Quality Investments Over Quantity Investments

In recent months, I’ve been working to create a set of ‘primers’ that describe certain market factors that we pursue in our strategy in hopes of increasing returns, lower risk, or, in a perfect world, doing both.

So far, we’ve looked at three equity factors: size (small companies tend to outperform large companies), value (cheap companies tend to outperform expensive companies) and momentum (stocks that have recently outperformed/underperformed are likely to continue that trend in the short run).

Today’s primer is focused on quality, the tendency for high quality companies to outperform low quality companies.  It’s an intuitive, long-standing idea, but it’s still a little controversial because it contradicts one of the basic ideas in finance: to earn higher returns, you have to take more risk.

Warren Buffett may be the most famous advocate of quality investments and is famously quoted as saying that ‘it’s far better to buy a wonderful company at a fair price than a fair company at a wonderful price.’  Buffett is most famous as a value investor, but obviously insists on quality as well.

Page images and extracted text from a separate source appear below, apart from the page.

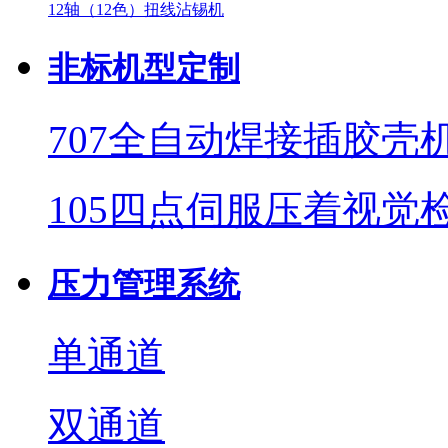
12轴（12色）扭线沾锡机
非标机型定制
707全自动焊接插胶壳
105四点伺服压着视觉
压力管理系统
单通道
双通道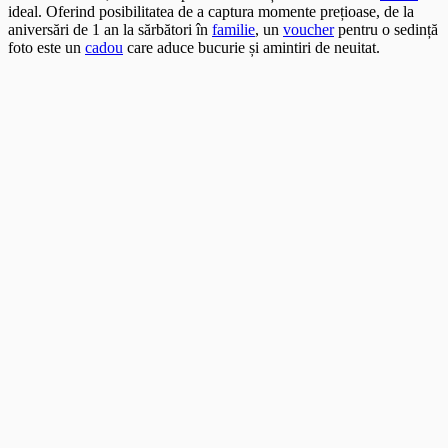
ideal. Oferind posibilitatea de a captura momente prețioase, de la
aniversări de 1 an la sărbători în
familie
, un
voucher
pentru o sedință
foto este un
cadou
care aduce bucurie și amintiri de neuitat.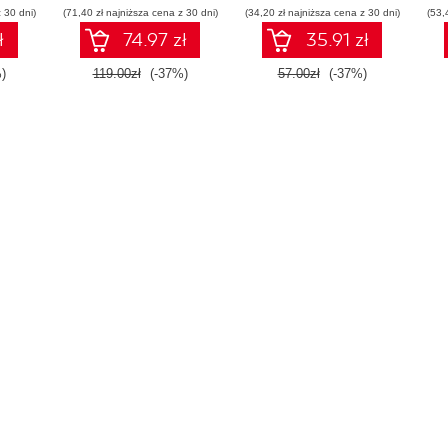
 30 dni)
(71,40 zł najniższa cena z 30 dni)
(34,20 zł najniższa cena z 30 dni)
(53,
ł
74.97 zł
35.91 zł
)
119.00zł
(-37%)
57.00zł
(-37%)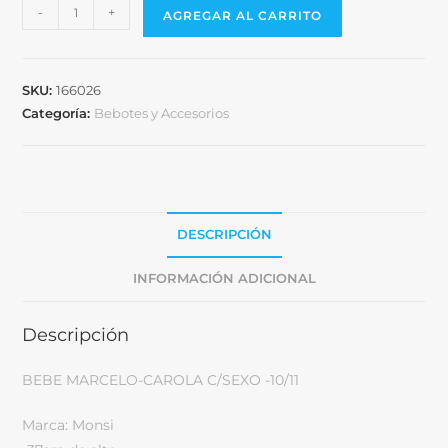
-
+
AGREGAR AL CARRITO
SKU:
166026
Categoría:
Bebotes y Accesorios
DESCRIPCIÓN
INFORMACIÓN ADICIONAL
Descripción
BEBE MARCELO-CAROLA C/SEXO -10/11
Marca: Monsi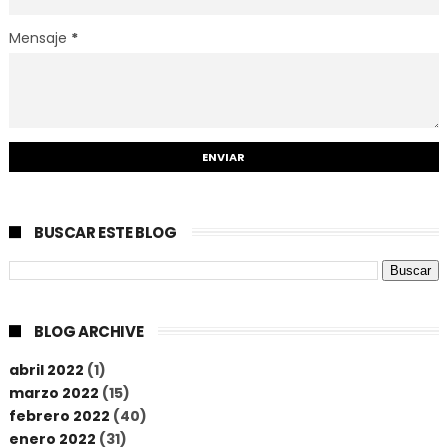
Mensaje
*
BUSCAR ESTE BLOG
BLOG ARCHIVE
abril 2022
(1)
marzo 2022
(15)
febrero 2022
(40)
enero 2022
(31)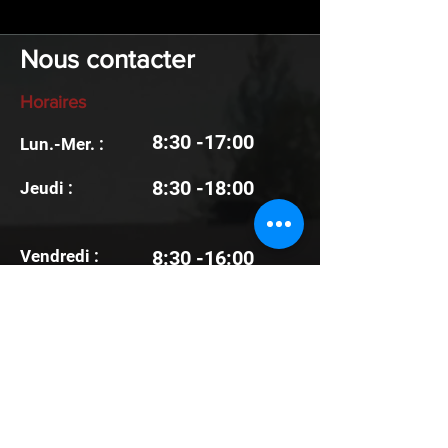
Nous contacter
Horaires
8:30 -17:00
Lun.-Mer. :
8:30 -18:00
Jeudi :
Vendredi :
8:30 -16:00
Samedi &
Fermé
Dimanche :
Infos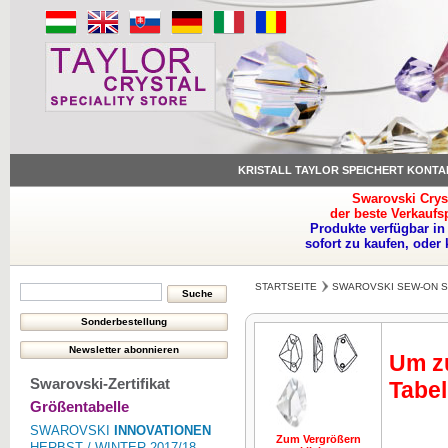
KRISTALL TAYLOR SPEICHERT KONTA
Swarovski Crys
der beste Verkaufs
Produkte verfügbar in
sofort zu kaufen, oder
STARTSEITE
SWAROVSKI SEW-ON 
Um zu
Swarovski-Zertifikat
Tabel
Größentabelle
SWAROVSKI
INNOVATIONEN
Zum Vergrößern
HERBST / WINTER 2017/18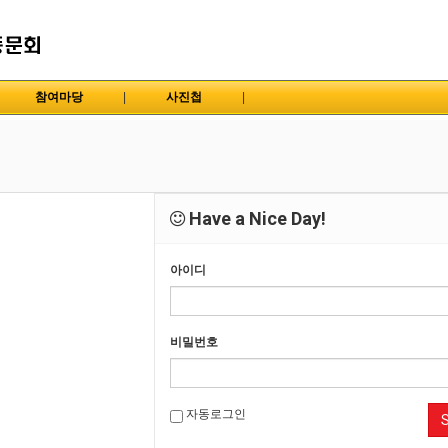
참여마당
|
사진첩
|
Have a Nice Day!
아이디
비밀번호
자동로그인
S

His mentor, Benjamin Graham, published a list of seven criteria for stock selection in the 1973 publication of the Intelligent Investor that include:

  1. Adequate Size.
  2. A sufficiently strong financial condition.
  3. Continued dividends for at least the past 20 years.
  4. No earnings deficit in the past ten years.
  5. Ten-year growth of at least one-third in per-share earnings.
  6. Price of stock more than 1.5 times [book] value.
  7. Price no more than 15 times average earnings of the past three years.

Value investing focuses on the market value of a company (price) versus some fundamental accounting metric (book price, earnings per share, sales, etc.).  Notice that in Graham’s list of seven criteria, only the last two are value oriented – the rest are geared toward company value!

Academia largely ignored the concept of quality for decades, probably because under the Efficient Market Hypothesis (EMH), measures of quality should already be reflected in the price.

Furthermore, the Capital Asset Pricing Model (CAPM) and its subsequent anomalies generally suggest that in order to earn higher returns than the market, investors need to take additional risk – that’s true for size and value, but as we noted with momentum, that concept doesn’t hold.

The relationship between high and low quality is like momentum in that the lower quality firms are riskier in the business sense and have experienced more price volatility.  On the chart below, you can see returns are higher (in blue) as firm quality increases, but volatility (in orange) drops.

2015-05-26 DI chart

The data for the chart above comes from a paper by Cliff Asness, Andrea Frazzini and Lasse Pedersen, all of whom are affiliated with the investment management company AQR.  Click here to read the paper and see the data.

The AQR gang aren’t the only ones that have worked on this issue in recent years. Another well-known academic, Robert Novy-Marx found that gross profits over assets is a terrific proxy for highly profitable companies that tend to outperform less profitable firms.  His measure differs somewhat from the AQR folks, but the basic argument is the same.

The big question remains: why should higher quality (or more profitable) firms outperform other firms – why don’t prices already reflect their quality?  It’s not as if these attributes aren’t fully known to the market.

The answer, unfortunately, is that no one really knows.  The most plausible answer is that investors are willing to pay more for higher quality firms, as you would expect, but not as much as the additional quality may be worth.  Higher quality firms do have higher prices, on average, but investors should be willing to pay even more for them, leaving room for higher returns until that time comes.

We can see in the data that quality has been a great investment in the US since 1957 and in 24 developed markets dating back to 1986.  And, unlike some of the other strategies, investing is comforting.

Buying micro-cap and value stocks can invoke anxiety and with momentum, you worry about trading costs and taxes.  Quality, on the other hand, makes you feel nice and cozy, which is nice, but feels odd since good investments usually require a strong stomach.